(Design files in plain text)
===

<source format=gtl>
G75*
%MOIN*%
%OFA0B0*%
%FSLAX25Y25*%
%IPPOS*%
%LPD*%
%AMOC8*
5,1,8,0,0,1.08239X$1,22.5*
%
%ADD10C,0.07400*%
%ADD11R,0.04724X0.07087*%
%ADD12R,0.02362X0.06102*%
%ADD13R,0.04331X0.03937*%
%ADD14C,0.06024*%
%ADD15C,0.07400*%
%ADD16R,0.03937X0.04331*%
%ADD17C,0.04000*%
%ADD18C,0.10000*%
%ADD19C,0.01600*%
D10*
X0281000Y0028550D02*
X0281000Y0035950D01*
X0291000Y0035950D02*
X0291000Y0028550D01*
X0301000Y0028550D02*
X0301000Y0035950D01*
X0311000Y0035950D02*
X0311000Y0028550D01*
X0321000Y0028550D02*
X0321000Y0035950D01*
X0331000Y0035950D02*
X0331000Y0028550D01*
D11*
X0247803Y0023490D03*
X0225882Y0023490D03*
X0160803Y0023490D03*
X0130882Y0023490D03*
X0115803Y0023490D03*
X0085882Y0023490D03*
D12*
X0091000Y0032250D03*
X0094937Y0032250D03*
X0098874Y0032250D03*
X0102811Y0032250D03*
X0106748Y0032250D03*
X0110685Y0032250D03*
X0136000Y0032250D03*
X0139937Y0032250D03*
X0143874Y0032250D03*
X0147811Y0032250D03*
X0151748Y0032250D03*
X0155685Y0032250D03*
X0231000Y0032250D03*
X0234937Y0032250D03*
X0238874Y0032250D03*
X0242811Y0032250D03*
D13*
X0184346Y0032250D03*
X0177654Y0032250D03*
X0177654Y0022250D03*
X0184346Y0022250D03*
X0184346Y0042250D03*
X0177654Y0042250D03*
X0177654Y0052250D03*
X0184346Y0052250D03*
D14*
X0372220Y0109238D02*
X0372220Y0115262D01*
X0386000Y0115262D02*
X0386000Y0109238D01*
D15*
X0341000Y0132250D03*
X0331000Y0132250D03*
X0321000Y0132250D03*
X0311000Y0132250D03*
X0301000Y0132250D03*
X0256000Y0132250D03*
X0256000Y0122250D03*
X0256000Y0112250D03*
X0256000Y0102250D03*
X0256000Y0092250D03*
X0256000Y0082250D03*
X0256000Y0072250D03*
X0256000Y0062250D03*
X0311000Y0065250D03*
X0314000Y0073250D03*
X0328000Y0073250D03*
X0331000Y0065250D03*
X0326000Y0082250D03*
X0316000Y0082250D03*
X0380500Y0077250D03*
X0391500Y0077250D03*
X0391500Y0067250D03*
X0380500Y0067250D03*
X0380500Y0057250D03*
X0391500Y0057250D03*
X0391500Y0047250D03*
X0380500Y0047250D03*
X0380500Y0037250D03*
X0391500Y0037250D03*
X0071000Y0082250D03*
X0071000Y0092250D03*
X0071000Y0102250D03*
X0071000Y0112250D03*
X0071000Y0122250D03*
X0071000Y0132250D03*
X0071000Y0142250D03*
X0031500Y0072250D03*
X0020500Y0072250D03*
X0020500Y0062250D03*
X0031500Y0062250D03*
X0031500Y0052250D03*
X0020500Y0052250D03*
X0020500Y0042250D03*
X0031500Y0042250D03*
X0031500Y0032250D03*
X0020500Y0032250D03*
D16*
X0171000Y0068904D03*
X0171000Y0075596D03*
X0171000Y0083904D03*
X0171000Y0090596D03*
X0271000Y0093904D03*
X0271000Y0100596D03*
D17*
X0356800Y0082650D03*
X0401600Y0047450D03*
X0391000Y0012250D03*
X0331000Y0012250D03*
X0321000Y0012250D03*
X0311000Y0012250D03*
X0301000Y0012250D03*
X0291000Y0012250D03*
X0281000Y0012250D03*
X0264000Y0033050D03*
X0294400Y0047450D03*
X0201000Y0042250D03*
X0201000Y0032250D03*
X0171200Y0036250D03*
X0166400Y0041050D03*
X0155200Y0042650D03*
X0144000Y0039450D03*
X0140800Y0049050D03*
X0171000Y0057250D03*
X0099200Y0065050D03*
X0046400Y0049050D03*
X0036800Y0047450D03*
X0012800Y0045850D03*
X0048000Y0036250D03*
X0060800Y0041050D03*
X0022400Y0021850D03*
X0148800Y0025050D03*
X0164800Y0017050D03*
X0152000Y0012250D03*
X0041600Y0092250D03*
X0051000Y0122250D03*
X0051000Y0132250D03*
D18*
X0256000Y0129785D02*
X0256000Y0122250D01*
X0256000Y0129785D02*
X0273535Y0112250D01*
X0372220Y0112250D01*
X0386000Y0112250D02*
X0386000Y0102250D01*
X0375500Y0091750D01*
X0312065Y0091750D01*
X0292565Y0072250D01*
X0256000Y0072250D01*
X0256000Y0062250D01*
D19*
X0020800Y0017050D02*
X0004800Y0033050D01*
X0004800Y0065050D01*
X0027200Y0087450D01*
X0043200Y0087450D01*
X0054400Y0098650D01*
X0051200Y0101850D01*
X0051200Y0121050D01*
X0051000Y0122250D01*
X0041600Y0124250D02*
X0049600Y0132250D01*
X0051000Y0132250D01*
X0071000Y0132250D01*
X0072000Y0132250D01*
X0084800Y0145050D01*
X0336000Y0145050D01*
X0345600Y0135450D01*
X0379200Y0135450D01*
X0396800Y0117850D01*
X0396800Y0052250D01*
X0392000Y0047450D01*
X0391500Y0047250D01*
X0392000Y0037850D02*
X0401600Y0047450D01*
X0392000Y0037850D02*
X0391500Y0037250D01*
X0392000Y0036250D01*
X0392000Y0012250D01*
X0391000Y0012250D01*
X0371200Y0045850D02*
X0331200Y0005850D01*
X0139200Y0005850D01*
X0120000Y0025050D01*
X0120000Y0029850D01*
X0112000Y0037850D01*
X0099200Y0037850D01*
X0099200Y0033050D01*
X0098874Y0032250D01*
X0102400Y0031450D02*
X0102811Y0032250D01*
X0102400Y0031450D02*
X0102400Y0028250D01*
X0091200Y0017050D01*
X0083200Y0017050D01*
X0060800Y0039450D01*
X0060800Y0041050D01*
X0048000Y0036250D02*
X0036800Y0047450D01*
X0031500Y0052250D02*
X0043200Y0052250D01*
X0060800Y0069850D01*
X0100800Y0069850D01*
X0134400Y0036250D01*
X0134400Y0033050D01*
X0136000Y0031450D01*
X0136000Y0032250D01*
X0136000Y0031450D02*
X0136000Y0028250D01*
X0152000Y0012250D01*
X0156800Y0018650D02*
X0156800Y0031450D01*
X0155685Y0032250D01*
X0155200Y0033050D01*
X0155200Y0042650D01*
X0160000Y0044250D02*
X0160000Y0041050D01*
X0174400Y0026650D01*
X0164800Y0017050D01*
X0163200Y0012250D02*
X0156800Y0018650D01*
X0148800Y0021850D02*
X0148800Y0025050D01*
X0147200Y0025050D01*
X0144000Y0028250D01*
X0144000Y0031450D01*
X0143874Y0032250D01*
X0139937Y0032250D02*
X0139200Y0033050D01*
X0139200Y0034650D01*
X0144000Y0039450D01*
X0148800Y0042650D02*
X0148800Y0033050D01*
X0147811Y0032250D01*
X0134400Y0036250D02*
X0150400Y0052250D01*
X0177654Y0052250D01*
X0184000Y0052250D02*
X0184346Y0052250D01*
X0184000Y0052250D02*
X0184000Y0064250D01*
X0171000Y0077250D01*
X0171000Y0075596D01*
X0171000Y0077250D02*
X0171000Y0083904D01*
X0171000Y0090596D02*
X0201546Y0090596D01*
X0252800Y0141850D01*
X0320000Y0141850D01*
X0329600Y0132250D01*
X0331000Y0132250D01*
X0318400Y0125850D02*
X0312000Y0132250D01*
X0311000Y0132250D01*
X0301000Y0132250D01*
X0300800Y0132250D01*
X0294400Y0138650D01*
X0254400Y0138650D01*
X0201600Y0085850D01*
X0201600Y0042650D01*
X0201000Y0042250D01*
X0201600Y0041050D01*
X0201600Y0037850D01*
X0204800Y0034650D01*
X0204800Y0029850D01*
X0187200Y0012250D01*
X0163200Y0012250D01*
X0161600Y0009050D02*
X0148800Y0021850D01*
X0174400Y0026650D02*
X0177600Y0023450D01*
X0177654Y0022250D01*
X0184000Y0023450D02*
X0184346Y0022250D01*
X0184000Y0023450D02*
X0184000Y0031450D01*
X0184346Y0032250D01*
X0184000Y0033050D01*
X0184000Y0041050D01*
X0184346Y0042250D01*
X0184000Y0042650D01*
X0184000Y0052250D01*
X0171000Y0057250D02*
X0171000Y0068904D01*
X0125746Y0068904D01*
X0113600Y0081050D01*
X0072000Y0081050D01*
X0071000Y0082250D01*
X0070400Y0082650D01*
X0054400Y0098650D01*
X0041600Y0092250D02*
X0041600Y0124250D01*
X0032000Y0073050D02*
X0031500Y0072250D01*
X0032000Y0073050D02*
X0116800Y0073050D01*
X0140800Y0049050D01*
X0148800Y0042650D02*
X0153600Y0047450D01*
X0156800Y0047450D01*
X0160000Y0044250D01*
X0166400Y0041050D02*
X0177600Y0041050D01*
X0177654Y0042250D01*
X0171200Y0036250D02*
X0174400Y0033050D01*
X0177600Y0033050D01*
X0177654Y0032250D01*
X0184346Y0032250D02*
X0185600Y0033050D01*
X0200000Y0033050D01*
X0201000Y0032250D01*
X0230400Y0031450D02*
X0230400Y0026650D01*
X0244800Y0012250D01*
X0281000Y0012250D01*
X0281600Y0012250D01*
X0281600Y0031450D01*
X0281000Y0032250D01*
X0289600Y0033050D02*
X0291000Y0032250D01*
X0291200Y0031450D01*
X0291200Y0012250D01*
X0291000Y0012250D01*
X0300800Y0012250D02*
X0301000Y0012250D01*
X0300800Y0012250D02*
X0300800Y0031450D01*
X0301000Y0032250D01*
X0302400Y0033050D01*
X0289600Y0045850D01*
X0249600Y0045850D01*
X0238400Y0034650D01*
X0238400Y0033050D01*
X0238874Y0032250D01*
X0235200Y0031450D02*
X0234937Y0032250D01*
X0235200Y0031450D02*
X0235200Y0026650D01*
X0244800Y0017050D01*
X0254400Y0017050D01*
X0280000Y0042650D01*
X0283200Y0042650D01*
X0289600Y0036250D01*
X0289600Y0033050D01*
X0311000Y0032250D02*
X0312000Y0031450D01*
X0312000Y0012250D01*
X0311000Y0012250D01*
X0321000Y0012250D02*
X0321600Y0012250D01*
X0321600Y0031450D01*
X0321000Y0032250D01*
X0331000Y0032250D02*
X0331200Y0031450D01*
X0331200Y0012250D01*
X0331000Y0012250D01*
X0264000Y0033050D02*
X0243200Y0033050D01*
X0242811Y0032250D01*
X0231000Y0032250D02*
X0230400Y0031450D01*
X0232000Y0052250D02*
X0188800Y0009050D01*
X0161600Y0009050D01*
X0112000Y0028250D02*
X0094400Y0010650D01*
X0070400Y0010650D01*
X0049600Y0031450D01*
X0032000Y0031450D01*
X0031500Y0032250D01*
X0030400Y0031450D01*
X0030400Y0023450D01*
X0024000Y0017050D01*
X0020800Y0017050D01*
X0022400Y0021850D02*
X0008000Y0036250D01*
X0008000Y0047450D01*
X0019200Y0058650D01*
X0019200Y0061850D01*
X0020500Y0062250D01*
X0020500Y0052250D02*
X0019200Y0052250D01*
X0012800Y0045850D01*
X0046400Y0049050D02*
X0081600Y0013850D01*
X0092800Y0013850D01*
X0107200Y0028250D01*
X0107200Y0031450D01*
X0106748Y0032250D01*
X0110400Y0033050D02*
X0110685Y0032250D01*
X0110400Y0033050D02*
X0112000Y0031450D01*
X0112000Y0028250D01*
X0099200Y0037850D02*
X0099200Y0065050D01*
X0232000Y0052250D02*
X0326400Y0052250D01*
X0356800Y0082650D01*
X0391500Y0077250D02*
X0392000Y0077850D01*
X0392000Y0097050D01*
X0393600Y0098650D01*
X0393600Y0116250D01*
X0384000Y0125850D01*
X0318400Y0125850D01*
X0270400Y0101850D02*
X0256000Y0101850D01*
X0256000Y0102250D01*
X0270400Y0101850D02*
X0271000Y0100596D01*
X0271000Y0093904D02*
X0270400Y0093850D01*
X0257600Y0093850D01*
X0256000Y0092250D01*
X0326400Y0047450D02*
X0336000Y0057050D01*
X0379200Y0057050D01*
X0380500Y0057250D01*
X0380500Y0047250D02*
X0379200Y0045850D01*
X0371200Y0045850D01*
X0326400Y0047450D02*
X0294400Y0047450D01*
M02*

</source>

===

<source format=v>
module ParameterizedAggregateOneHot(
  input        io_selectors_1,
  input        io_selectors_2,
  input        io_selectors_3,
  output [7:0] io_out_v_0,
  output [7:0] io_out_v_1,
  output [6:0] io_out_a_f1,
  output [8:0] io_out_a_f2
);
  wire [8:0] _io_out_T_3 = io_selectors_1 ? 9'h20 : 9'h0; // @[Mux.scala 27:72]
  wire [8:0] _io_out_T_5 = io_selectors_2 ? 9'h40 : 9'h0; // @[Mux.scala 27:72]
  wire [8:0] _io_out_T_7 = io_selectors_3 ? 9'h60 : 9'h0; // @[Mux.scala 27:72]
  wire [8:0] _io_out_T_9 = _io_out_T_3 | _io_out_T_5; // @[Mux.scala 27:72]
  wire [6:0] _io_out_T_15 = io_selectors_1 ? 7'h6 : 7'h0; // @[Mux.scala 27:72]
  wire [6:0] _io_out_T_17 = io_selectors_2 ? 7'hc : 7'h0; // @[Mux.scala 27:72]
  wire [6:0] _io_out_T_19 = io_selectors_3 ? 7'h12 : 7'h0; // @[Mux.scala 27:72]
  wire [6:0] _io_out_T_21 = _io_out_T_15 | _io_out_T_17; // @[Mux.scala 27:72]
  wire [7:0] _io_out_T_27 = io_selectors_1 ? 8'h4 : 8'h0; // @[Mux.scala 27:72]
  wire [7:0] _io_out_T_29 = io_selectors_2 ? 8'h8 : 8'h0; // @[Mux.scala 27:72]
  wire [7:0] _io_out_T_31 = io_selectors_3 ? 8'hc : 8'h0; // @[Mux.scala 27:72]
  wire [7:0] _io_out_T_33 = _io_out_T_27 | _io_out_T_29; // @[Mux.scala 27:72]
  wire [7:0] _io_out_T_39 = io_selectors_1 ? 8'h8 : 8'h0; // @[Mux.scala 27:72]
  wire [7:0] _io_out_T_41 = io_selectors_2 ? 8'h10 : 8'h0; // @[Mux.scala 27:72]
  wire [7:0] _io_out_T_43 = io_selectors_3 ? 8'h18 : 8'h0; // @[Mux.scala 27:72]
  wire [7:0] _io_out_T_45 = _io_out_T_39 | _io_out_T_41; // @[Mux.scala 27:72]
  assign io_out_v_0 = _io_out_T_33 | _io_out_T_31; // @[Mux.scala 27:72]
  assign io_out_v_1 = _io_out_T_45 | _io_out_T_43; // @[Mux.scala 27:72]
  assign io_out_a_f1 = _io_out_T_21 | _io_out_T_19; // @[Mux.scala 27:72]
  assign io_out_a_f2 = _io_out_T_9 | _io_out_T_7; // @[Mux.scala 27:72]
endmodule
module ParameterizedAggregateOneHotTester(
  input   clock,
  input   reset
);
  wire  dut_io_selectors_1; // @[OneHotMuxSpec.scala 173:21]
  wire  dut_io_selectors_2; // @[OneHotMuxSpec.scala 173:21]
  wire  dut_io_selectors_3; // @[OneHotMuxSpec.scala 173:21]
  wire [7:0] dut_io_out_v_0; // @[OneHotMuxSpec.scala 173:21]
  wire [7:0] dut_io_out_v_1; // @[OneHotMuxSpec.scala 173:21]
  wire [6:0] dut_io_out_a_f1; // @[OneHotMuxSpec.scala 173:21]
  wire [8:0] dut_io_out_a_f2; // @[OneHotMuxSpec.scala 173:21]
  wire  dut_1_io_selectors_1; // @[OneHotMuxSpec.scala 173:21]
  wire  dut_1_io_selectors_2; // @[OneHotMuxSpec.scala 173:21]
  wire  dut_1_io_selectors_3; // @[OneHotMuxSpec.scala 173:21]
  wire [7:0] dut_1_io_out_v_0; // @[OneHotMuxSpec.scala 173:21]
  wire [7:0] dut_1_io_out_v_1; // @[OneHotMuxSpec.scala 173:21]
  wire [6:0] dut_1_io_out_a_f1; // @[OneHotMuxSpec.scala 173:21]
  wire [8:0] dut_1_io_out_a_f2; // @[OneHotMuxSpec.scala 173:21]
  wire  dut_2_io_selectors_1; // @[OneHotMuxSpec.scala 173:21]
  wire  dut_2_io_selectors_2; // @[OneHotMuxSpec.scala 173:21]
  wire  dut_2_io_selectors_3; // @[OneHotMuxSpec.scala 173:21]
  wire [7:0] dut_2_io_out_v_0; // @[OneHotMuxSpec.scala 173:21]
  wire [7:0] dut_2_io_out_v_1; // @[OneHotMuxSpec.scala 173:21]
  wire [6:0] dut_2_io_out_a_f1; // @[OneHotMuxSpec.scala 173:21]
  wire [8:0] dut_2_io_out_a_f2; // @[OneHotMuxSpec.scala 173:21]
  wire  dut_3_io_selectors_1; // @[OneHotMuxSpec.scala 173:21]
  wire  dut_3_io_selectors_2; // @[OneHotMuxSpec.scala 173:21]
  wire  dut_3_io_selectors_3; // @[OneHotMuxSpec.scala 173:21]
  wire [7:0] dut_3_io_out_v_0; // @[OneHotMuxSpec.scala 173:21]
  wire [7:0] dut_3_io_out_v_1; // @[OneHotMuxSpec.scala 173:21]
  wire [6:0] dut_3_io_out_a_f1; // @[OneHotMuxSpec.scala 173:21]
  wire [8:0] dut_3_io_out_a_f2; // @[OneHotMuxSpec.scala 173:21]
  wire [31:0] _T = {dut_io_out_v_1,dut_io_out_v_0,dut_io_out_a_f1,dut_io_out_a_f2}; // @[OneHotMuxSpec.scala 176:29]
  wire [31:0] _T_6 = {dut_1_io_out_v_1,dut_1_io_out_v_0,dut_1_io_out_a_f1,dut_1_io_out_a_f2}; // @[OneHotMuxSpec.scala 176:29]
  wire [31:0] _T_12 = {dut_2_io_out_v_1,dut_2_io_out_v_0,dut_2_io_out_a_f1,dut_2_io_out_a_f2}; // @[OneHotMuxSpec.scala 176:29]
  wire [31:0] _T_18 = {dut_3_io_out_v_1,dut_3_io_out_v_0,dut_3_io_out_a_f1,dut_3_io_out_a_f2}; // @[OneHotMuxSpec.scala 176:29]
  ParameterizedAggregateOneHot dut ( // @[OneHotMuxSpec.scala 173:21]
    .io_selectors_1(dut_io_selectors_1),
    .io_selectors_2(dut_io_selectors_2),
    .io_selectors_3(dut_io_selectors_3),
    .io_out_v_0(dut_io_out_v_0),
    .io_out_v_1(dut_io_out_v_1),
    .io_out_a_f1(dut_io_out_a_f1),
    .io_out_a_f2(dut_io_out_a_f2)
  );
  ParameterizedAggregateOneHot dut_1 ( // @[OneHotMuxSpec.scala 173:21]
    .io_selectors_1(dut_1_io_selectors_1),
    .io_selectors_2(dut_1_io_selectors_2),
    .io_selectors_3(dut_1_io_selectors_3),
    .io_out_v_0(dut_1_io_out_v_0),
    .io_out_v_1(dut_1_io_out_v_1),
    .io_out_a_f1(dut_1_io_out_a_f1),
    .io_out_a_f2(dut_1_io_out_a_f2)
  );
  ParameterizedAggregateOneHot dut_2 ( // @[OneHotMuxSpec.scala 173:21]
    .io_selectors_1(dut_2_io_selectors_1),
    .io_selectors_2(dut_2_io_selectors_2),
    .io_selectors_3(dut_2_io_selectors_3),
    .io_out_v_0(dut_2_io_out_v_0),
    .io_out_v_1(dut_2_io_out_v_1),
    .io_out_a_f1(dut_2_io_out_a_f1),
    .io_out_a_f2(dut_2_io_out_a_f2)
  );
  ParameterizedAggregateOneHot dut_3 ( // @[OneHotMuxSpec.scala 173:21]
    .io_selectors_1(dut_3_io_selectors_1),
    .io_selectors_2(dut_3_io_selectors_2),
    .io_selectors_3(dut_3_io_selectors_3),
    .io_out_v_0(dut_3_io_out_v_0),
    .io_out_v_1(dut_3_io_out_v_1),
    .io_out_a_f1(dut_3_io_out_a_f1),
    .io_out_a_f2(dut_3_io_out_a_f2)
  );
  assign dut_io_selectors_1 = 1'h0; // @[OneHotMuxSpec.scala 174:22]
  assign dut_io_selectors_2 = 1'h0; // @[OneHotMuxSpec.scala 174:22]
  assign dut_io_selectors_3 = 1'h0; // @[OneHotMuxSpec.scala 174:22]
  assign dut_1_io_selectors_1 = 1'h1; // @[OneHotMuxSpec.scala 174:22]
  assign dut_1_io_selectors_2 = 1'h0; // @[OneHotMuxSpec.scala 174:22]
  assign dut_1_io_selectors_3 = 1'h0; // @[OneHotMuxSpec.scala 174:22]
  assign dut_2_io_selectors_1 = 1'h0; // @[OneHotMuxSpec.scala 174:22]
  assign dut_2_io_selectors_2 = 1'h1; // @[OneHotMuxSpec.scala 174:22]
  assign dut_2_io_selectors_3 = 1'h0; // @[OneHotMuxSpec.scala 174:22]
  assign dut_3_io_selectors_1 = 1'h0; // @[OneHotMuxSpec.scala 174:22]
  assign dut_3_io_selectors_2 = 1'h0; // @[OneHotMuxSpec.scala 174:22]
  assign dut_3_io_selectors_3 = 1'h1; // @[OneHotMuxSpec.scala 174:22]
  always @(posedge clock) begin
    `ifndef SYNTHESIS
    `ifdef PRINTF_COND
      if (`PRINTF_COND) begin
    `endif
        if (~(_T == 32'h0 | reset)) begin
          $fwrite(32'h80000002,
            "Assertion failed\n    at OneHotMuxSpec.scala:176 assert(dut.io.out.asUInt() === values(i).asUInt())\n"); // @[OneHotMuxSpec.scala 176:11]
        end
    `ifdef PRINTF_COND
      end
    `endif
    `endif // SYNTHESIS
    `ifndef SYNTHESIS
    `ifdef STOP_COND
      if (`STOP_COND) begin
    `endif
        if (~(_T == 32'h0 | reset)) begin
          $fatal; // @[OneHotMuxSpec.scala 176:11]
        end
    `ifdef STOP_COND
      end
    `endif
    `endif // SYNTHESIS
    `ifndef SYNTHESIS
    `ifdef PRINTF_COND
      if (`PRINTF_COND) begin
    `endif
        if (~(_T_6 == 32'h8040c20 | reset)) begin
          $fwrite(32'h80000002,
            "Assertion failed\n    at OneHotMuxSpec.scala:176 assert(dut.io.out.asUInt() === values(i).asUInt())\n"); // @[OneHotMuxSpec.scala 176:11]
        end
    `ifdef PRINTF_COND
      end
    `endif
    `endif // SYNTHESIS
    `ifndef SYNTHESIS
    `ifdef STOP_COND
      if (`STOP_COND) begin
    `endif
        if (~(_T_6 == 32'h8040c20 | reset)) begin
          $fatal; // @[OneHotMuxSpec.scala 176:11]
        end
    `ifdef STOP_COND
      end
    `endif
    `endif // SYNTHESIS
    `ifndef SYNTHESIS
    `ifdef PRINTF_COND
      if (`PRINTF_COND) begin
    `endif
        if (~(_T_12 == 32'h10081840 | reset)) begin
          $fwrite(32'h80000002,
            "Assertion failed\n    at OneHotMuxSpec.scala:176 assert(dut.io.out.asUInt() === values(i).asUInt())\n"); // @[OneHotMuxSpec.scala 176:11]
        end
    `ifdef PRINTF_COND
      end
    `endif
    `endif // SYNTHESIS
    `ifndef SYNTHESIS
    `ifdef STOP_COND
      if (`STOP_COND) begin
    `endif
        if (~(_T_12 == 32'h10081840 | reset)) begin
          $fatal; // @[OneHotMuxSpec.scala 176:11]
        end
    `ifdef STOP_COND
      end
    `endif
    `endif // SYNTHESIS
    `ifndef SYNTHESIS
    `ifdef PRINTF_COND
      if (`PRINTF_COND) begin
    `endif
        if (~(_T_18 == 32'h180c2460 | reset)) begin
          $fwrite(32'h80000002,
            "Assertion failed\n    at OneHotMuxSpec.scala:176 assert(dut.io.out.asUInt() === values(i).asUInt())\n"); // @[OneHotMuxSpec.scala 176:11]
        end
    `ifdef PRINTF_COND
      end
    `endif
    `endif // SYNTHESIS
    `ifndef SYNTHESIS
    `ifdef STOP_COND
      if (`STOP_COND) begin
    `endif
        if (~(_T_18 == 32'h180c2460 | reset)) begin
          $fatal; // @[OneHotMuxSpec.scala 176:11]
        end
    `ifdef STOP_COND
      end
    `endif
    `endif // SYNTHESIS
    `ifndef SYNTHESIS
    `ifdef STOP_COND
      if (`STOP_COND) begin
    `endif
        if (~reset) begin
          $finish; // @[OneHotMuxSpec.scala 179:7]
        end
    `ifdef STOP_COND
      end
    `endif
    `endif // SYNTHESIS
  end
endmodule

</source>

===

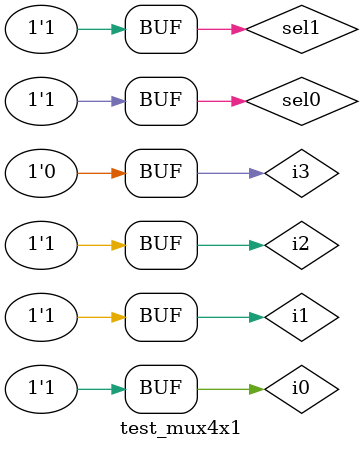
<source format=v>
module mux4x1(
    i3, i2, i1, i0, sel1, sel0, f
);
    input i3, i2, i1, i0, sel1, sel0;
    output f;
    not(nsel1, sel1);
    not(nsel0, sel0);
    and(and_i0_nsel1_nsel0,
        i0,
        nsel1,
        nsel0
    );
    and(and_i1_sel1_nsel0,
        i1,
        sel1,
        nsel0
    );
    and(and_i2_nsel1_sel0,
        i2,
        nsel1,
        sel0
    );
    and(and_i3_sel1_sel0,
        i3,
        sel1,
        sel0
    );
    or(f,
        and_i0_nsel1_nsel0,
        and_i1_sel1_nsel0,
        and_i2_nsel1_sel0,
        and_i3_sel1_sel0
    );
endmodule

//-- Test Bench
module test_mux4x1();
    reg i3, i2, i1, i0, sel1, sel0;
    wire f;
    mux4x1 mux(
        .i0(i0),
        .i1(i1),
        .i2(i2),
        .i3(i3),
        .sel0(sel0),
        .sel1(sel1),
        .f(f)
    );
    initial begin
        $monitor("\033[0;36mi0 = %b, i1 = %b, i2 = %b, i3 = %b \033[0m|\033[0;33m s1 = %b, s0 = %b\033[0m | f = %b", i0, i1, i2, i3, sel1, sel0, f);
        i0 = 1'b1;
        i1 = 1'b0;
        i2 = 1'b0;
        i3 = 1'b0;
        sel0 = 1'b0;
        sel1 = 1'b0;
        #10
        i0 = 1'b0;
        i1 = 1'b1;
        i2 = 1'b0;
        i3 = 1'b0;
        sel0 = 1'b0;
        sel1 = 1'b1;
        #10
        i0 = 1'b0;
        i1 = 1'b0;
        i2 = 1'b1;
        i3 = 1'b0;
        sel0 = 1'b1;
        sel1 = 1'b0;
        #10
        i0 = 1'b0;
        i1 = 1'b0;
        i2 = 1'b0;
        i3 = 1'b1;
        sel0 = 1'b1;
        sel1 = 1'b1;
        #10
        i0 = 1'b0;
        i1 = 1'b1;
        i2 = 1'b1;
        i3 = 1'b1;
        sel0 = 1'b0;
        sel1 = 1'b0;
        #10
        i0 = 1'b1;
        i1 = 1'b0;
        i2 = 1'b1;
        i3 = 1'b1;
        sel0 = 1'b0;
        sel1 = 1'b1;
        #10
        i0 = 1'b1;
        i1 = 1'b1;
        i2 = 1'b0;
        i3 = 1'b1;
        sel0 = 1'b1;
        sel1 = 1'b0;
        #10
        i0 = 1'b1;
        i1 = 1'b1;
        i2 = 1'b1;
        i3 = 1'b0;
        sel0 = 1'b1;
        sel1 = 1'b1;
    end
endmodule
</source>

===

PROMPT: Of all the entries above, output exactly the lines between the one holding "dut_io_selectors_3; // @[OneHotMuxSpec.scala 173:21]" and the one holding "wire [6:0] dut_1_io_out_a_f1;", inclusive.

ANSWER TO THIS TASK:
  wire  dut_io_selectors_3; // @[OneHotMuxSpec.scala 173:21]
  wire [7:0] dut_io_out_v_0; // @[OneHotMuxSpec.scala 173:21]
  wire [7:0] dut_io_out_v_1; // @[OneHotMuxSpec.scala 173:21]
  wire [6:0] dut_io_out_a_f1; // @[OneHotMuxSpec.scala 173:21]
  wire [8:0] dut_io_out_a_f2; // @[OneHotMuxSpec.scala 173:21]
  wire  dut_1_io_selectors_1; // @[OneHotMuxSpec.scala 173:21]
  wire  dut_1_io_selectors_2; // @[OneHotMuxSpec.scala 173:21]
  wire  dut_1_io_selectors_3; // @[OneHotMuxSpec.scala 173:21]
  wire [7:0] dut_1_io_out_v_0; // @[OneHotMuxSpec.scala 173:21]
  wire [7:0] dut_1_io_out_v_1; // @[OneHotMuxSpec.scala 173:21]
  wire [6:0] dut_1_io_out_a_f1; // @[OneHotMuxSpec.scala 173:21]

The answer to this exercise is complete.